The presence laughed—a sound that was entirely too familiar because it was my laugh, just with different inflection.
That's the question, isn't it? That's what makes this life interesting. You're not trying to destroy everything or save everything. You're just trying to... live. To be part of something. To protect people without becoming the thing they need protection from.

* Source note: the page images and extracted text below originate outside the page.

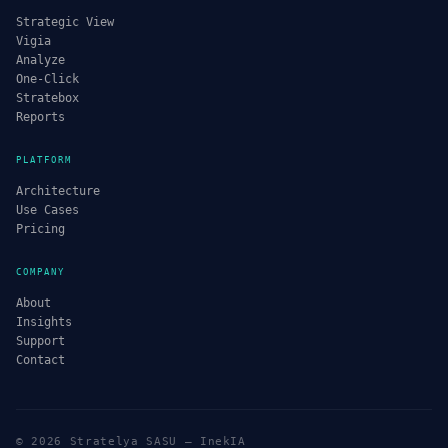
Strategic View
Vigia
Analyze
One-Click
Stratebox
Reports
PLATFORM
Architecture
Use Cases
Pricing
COMPANY
About
Insights
Support
Contact
© 2026 Stratelya SASU — InekIA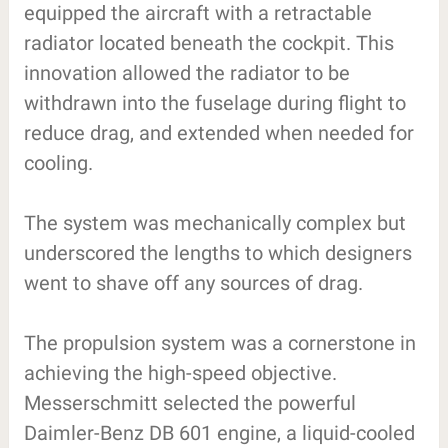
equipped the aircraft with a retractable
radiator located beneath the cockpit. This
innovation allowed the radiator to be
withdrawn into the fuselage during flight to
reduce drag, and extended when needed for
cooling.
The system was mechanically complex but
underscored the lengths to which designers
went to shave off any sources of drag.
The propulsion system was a cornerstone in
achieving the high-speed objective.
Messerschmitt selected the powerful
Daimler-Benz DB 601 engine, a liquid-cooled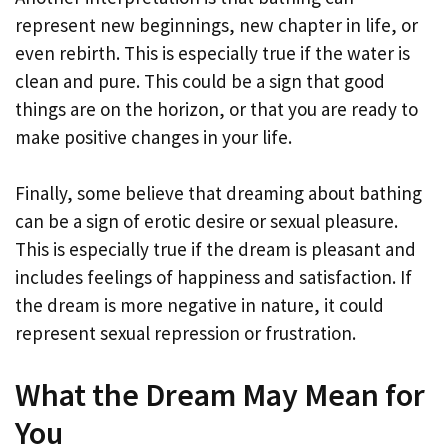
represent new beginnings, new chapter in life, or
even rebirth. This is especially true if the water is
clean and pure. This could be a sign that good
things are on the horizon, or that you are ready to
make positive changes in your life.
Finally, some believe that dreaming about bathing
can be a sign of erotic desire or sexual pleasure.
This is especially true if the dream is pleasant and
includes feelings of happiness and satisfaction. If
the dream is more negative in nature, it could
represent sexual repression or frustration.
What the Dream May Mean for
You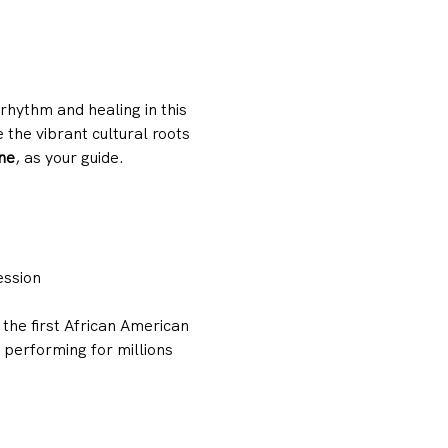
hythm and healing in this 
the vibrant cultural roots 
ne
, as your guide.
ession
the first African American 
performing for millions 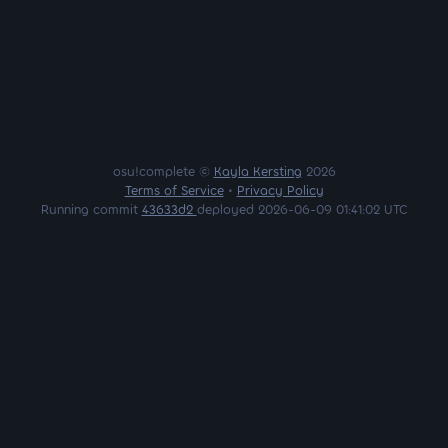
osu!complete ©
Kayla Kersting
2026
Terms of Service
•
Privacy Policy
Running commit
43633d2
deployed 2026-06-09 01:41:02 UTC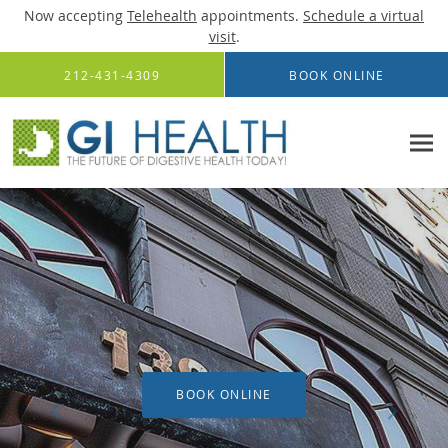
Now accepting
Telehealth
appointments.
Schedule a virtual
visit
.
Skip to main content
212-431-4309
BOOK ONLINE
BOOK ONLINE
BOOK ONLINE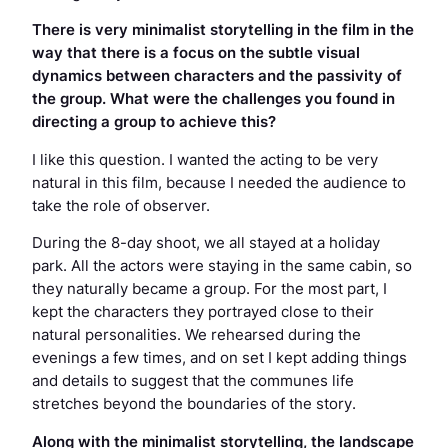
There is very minimalist storytelling in the film in the
way that there is a focus on the subtle visual
dynamics between characters and the passivity of
the group. What were the challenges you found in
directing a group to achieve this?
I like this question. I wanted the acting to be very
natural in this film, because I needed the audience to
take the role of observer.
During the 8-day shoot, we all stayed at a holiday
park. All the actors were staying in the same cabin, so
they naturally became a group. For the most part, I
kept the characters they portrayed close to their
natural personalities. We rehearsed during the
evenings a few times, and on set I kept adding things
and details to suggest that the communes life
stretches beyond the boundaries of the story.
Along with the minimalist storytelling, the landscape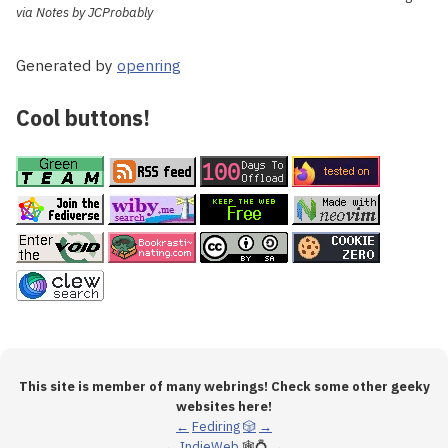
via Notes by JCProbably
Generated by
openring
Cool buttons!
This site is member of many webrings! Check some other geeky
websites here!
←
Fediring
🎲
→
←
IndieWeb
🕸💍
→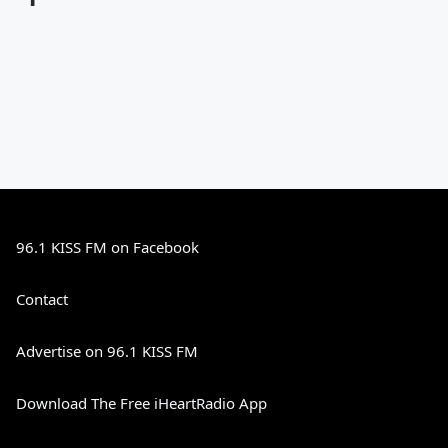
96.1 KISS FM on Facebook
Contact
Advertise on 96.1 KISS FM
Download The Free iHeartRadio App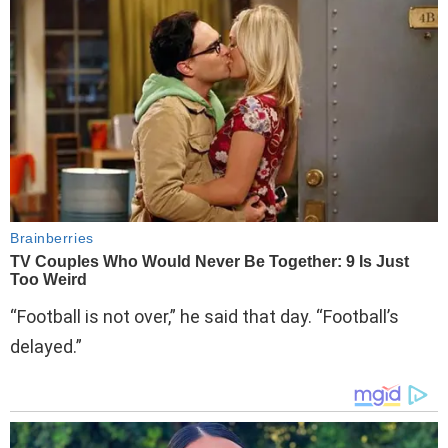
“Football is not over,” he said that day. “Football’s
delayed.”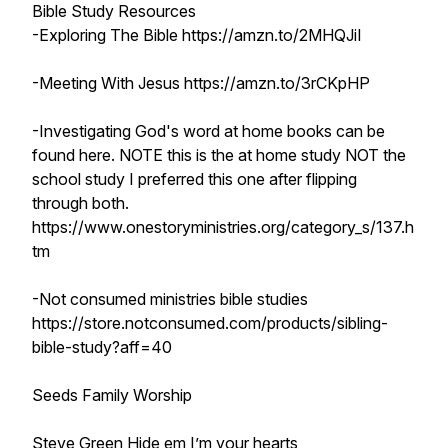
Bible Study Resources
-Exploring The Bible https://amzn.to/2MHQJiI
-Meeting With Jesus https://amzn.to/3rCKpHP
-Investigating God's word at home books can be
found here. NOTE this is the at home study NOT the
school study I preferred this one after flipping
through both.
https://www.onestoryministries.org/category_s/137.h
tm
-Not consumed ministries bible studies
https://store.notconsumed.com/products/sibling-
bible-study?aff=40
Seeds Family Worship
Steve Green Hide em I’m your hearts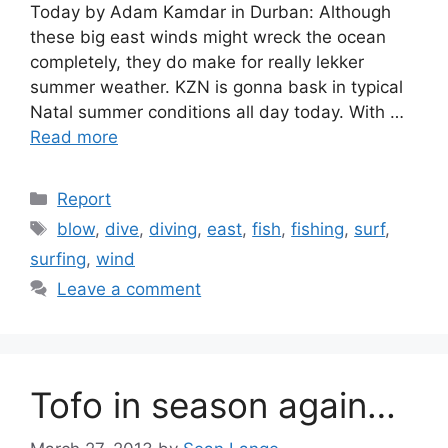
Today by Adam Kamdar in Durban: Although
these big east winds might wreck the ocean
completely, they do make for really lekker
summer weather. KZN is gonna bask in typical
Natal summer conditions all day today. With …
Read more
Categories
Report
Tags
blow
,
dive
,
diving
,
east
,
fish
,
fishing
,
surf
,
surfing
,
wind
Leave a comment
Tofo in season again…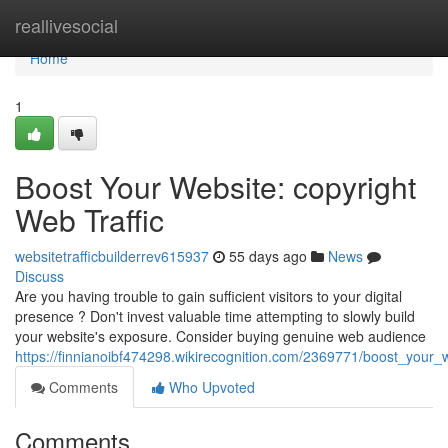
Home
reallivesocial
Home
1
Boost Your Website: copyright
Web Traffic
websitetrafficbuilderrev615937
55 days ago
News
Discuss
Are you having trouble to gain sufficient visitors to your digital
presence ? Don't invest valuable time attempting to slowly build
your website's exposure. Consider buying genuine web audience
https://finnianoibf474298.wikirecognition.com/2369771/boost_your_
Comments
Who Upvoted
Comments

"Yes," I said quietly. "Exactly that."
Then we'll find out together, the presence said, and I felt it receding back into whatever corner of my soul it occupied. But remember—I'm always here. In every fight, every choice, every moment where you have to decide between mercy and efficiency. You can't separate yourself from what you are, Chara. You can only choose what to do with it.
The red glow faded from my eyes, returning them to their normal dark color. The oppressive cold lifted completely, leaving just the ordinary warmth of a morning in Vale. I looked at my reflection again—just me now, pale and exhausted but recognizably human.
"Great," I muttered. "So I'm carrying around a genocide-capable alternate personality that's also somehow just... me."
Essentially, yes, a faint whisper confirmed before falling silent completely.
I sat heavily on the edge of my bed, the wooden knife still in my hand. The room felt too quiet now, too normal after what had just happened. My hands were shaking slightly—not from fear, but from the weight of sudden, terrible clarity.
Seven lives and in at least one of them, I had systematically destroyed everything and everyone who stood in my path. Not out of malice or hatred, but out of something arguably worse: curiosity. The need to see what would happen if determination was pushed to its absolute extreme.
"The demon that comes when people call its name," I repeated softly, tasting the words. They felt true in a way that made my stomach turn.
But the presence—that other Chara—had been right about one thing. I wasn't trying to destroy this world or obsessively save it. I just wanted to... exist. To help Mrs. Xiong with the bakery. To train with Tukson. To maybe attend Signal Academy and learn to be a Huntsman without becoming a monster in the process.
The question was whether that was even possible for someone like me.